# Schwinn Fleet 24”



## Driftpr (May 2, 2018)

*Here’s my Schwinn Fleet 24 Inch all Original.Any 24 Inch fans out there let’s see*


----------



## schwinnbikebobb (May 2, 2018)

My 65 American, now has a front rack too.


----------



## REC (May 2, 2018)

I like the 24" ones too, and have a few in the group. Several of them are accompanied by the 20" and 26" siblings.
 Here's what live with us:
'52 Juvenile (DX) Ballooner - 3 Sizes




'55 Flying Star (3 Sizes)




'59 Tornado Arch-Bar




'60 Corvette 




'61 Tornado (3 sizes)




62 Typhoon (3 sizes)




'64 Fleet (3 sizes)




'65 American (3 sizes)




'65 Fiesta




The red Typhoon I had as my first ever bike was of the 24" variety, and these are a reminder to me of that bike. They're all  hoot to ride. Takes me back about 55 or so years to the first one I had.

REC


----------



## Driftpr (May 2, 2018)

Very nice collection there. I had a Schwinn fiesta I sold it not too long ago.


----------



## Driftpr (May 14, 2018)

Any Hornets 24 Inch :eek:


----------



## REC (May 15, 2018)

Driftpr said:


> Any Hornets 24 Inch :eek:




The 24" Hornet was not the same tube configuration as the 26". I have a 24" frame on the wall here that I have not had the time to do anything with yet. One day in the future....

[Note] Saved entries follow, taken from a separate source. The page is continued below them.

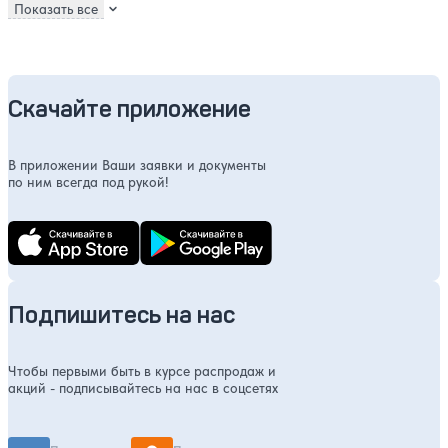
Показать все
Скачайте приложение
В приложении Ваши заявки и документы
по ним всегда под рукой!
Подпишитесь на нас
Чтобы первыми быть в курсе распродаж и
акций - подписывайтесь на нас в соцсетях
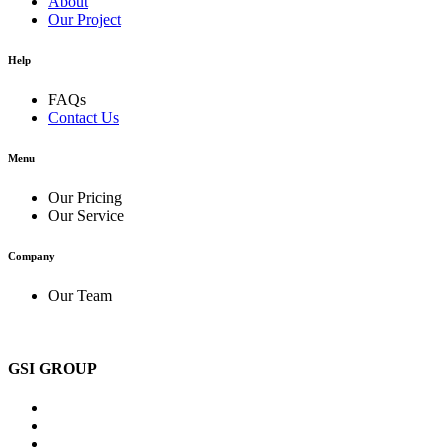
About
Our Project
Help
FAQs
Contact Us
Menu
Our Pricing
Our Service
Company
Our Team
GSI GROUP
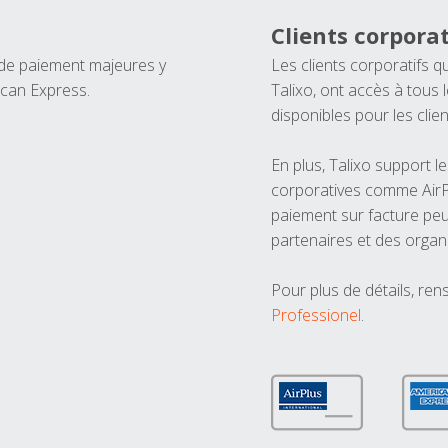
Clients corporat
 de paiement majeures y
Les clients corporatifs q
ican Express.
Talixo, ont accès à tous
disponibles pour les clien
En plus, Talixo support 
corporatives comme AirPl
paiement sur facture peu
partenaires et des organ
Pour plus de détails, ren
Professionel
.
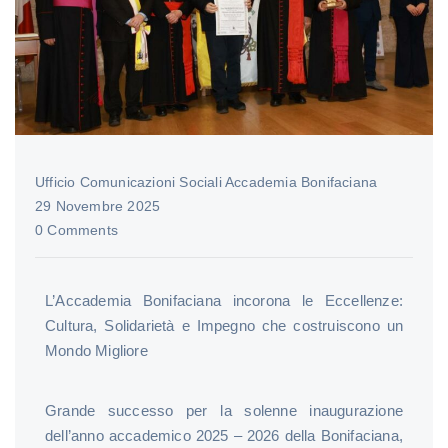
Ufficio Comunicazioni Sociali Accademia Bonifaciana
29 Novembre 2025
0 Comments
L’Accademia Bonifaciana incorona le Eccellenze:
Cultura, Solidarietà e Impegno che costruiscono un
Mondo Migliore
Grande successo per la solenne inaugurazione
dell’anno accademico 2025 – 2026 della Bonifaciana,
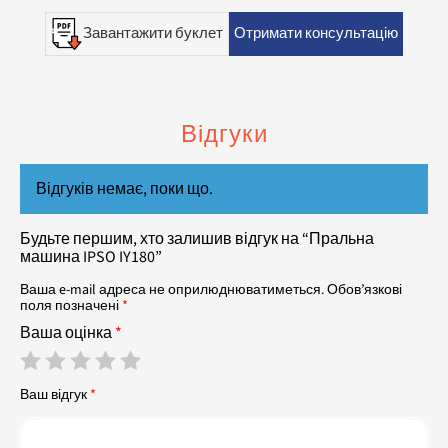
Завантажити буклет
Отримати консультацію
Відгуки
Відгуків немає, поки що.
Будьте першим, хто залишив відгук на “Пральна
машина IPSO IY180”
Ваша e-mail адреса не оприлюднюватиметься.
Обов’язкові
поля позначені
*
Ваша оцінка
*
Ваш відгук
*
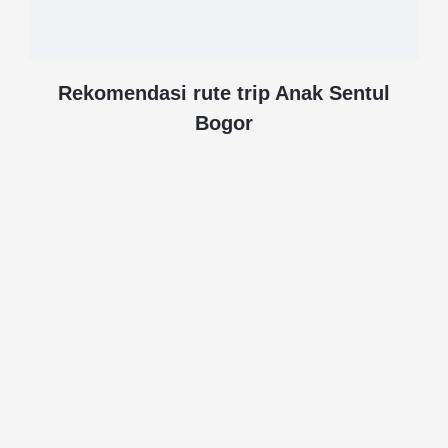
Rekomendasi rute trip Anak Sentul
Bogor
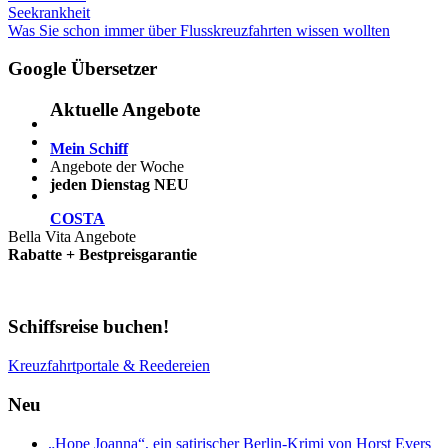
Beitragsnavigation
Vorheriger
Seekrankheit
Beitrag:
Nächster
Was Sie schon immer über Flusskreuzfahrten wissen wollten
Beitrag:
Google Übersetzer
Aktuelle Angebote
Mein Schiff
Angebote der Woche
jeden Dienstag NEU
COSTA
Bella Vita Angebote
Rabatte + Bestpreisgarantie
Schiffsreise buchen!
Kreuzfahrtportale & Reedereien
Neu
„Hope Joanna“, ein satirischer Berlin-Krimi von Horst Evers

This frame was used for the 24" Hornet and also for the 24" Spitfire model - Not a "straightbar" as the 26" was. The early 50's 24" Hornets were cantilever frames.
REC
PS: Based on further reading/research, later ones also had canti frames - these were in-between


----------



## Driftpr (Jul 16, 2018)

For sale


----------



## Driftpr (Aug 7, 2018)




----------



## Phattiremike (Aug 9, 2018)

Another fleet, black and white, slimline tank, schwinn s light and seat, cool chrome rear rack, it’s a super clean original 24”...


----------



## Driftpr (Aug 9, 2018)

Phattiremike said:


> Another fleet, black and white, slimline tank, schwinn s light and seat, cool chrome rear rack, it’s a super clean original 24”...
> 
> View attachment 850319
> 
> ...



Great pick amazing in such a nice condition enjoy!!!


----------



## A.S.BOLTNUT (Aug 9, 2018)

Early balloon tire frame


----------



## Driftpr (Sep 7, 2018)

Bump


----------



## Beach Bum III (Jan 19, 2019)

REC said:


> I like the 24" ones too, and have a few in the group. Several of them are accompanied by the 20" and 26" siblings.
> Here's what live with us:
> '52 Juvenile (DX) Ballooner - 3 Sizes
> View attachment 799487
> ...



Man, I dig what you are up to here. The Continental  stem on the Typhoon is a cool, subtle touch. An old kid who knows his Schwinn parts! I'm searching for a 24" frame to do pretty much the same thing. Not too many of them kicking around the Hawaiian Islands!


----------